Saturday, February 28, 2009

What rôle models really meant

It didn't matter how many curls she had, Shirley Temple was always right, and she always got her way.  She was always more important than anyone else, and Rudyard Kipling was rewritten for her to be the hero(ine).  Like Erich Kästner's Emil, she was the clever one that saved the day.   And of course those other paper dolls that little girls of that cohort had came with coronation robes and other wonderful clothes.  And there were five of the Dionnes.  But Shirley Temple, more than anyone seems to have suspected, formed little girls to think that they (not their little brothers) were the important ones, the influential ones, the capable ones.  The little boys in Hollywood, until Roddy MacDowell, either were in backyard or street packs or wore funny costumes as Freddy Bartholomew did.

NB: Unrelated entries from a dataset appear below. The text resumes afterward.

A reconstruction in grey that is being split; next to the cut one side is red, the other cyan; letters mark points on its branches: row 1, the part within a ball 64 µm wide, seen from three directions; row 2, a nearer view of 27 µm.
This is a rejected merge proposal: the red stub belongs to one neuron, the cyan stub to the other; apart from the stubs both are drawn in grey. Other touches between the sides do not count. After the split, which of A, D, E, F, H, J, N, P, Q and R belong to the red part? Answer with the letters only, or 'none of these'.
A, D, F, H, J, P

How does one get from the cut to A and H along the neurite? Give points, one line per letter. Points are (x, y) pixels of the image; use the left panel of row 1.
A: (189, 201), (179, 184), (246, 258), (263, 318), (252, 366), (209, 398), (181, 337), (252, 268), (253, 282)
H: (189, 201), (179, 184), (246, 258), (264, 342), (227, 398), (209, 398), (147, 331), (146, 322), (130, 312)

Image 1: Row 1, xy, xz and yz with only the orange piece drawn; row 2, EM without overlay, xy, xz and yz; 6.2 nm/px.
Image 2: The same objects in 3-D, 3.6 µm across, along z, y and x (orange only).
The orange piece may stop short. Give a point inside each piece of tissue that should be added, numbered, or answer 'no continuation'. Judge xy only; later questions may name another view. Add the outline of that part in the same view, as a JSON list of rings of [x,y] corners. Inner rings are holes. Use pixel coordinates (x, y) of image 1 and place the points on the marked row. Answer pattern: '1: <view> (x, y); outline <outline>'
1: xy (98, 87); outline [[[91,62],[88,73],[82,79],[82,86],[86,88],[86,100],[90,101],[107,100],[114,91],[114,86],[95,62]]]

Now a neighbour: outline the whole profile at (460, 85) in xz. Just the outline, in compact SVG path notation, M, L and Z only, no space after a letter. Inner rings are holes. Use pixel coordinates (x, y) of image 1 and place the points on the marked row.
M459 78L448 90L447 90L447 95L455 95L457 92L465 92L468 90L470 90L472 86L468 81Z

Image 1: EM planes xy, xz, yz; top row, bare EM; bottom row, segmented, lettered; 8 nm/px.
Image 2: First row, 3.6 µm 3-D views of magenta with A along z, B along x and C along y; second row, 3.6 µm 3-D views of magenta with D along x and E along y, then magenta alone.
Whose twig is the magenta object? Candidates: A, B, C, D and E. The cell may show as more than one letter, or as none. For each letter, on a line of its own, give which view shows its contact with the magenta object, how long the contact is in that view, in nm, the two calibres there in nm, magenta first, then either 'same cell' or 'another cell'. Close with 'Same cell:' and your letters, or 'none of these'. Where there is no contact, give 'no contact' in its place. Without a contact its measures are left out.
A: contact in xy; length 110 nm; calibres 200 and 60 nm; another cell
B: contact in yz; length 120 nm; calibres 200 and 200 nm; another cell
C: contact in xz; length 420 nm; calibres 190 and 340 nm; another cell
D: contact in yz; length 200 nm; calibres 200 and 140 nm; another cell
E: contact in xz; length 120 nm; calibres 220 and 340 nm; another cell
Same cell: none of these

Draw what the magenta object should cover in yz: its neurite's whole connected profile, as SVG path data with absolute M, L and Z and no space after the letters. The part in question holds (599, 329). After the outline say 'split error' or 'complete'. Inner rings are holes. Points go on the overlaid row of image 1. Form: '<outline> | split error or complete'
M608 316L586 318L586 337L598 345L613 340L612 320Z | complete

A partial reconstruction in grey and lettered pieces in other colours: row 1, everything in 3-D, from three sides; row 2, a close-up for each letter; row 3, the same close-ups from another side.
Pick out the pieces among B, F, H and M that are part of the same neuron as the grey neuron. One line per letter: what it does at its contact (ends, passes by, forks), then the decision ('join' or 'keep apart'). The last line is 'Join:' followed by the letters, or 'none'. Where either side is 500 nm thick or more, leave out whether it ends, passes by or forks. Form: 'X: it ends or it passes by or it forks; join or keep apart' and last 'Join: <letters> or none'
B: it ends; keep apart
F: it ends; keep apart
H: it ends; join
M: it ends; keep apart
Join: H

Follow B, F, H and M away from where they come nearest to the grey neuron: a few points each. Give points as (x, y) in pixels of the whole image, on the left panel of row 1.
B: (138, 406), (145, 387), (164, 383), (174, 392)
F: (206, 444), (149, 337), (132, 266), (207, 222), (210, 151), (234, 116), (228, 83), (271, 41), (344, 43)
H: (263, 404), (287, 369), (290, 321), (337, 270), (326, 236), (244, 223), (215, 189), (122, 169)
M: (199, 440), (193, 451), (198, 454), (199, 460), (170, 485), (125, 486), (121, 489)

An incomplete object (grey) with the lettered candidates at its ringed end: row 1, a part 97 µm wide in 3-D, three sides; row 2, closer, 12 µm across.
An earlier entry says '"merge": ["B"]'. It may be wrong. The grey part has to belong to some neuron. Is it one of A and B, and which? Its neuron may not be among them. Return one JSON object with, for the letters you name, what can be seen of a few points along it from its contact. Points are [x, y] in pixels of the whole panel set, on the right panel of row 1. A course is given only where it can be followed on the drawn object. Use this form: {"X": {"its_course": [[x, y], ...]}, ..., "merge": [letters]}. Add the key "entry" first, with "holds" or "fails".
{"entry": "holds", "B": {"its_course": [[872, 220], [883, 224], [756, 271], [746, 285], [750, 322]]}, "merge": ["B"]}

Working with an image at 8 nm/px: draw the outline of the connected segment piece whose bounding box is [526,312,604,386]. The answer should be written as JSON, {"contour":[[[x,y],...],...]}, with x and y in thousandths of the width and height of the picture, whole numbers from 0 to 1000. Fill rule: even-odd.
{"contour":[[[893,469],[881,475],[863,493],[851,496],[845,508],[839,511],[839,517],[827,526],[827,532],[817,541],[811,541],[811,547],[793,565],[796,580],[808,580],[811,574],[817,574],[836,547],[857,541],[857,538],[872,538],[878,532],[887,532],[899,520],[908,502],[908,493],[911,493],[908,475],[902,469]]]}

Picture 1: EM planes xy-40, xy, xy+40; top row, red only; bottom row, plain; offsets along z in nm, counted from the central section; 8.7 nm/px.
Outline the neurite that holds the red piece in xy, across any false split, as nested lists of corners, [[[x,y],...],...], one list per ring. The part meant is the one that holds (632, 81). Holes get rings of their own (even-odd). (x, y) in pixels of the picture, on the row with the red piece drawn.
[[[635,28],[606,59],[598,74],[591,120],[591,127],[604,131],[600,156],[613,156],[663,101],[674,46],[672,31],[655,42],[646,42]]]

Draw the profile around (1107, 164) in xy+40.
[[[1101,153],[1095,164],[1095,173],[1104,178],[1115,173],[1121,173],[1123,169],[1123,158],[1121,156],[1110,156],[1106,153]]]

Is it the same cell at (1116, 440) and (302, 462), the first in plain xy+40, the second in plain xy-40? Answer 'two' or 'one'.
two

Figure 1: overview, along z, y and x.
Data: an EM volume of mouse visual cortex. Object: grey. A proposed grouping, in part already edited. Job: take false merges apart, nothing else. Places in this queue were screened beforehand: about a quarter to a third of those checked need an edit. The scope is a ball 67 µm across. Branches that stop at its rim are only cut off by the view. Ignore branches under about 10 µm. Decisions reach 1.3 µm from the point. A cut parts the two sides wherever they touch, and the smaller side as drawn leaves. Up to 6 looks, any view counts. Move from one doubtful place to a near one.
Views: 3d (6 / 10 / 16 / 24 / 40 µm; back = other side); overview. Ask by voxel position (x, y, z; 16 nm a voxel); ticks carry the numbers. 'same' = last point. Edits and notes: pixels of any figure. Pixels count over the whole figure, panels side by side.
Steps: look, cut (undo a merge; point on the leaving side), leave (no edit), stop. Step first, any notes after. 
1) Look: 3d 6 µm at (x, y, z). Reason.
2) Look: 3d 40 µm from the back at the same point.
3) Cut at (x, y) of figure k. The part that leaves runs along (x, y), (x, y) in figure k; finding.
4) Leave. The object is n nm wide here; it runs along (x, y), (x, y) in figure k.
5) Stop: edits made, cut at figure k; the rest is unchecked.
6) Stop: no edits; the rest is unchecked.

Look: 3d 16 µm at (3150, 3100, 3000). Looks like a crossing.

Of course, I do not mean the real Shirley Temple, of which we got a tiny glimpse only after the War when she married a soldier.  And I don't know why Elizabeth Taylor, even in "National Velvet", never made the same formative impression.  She was an object rather than a subject, somehow.  And when she began both she and we were already half grown.  Margaret O'Brien did start out as a little girl, but she wasn't heroic.  Natalie Wood was younger.
Of course, the War changed everything, too.  The bare-faced fantasy of the Shirley Temple movies gave way to that of Private Roger Young.   The paper doll princess gave real talks on the BBC.  The real Shirley Temple had, one supposed, a reasonably private experience of puberty.
Whether 1930s Hollywood products were wholesome or not I do not know.  One can argue all sorts of ways.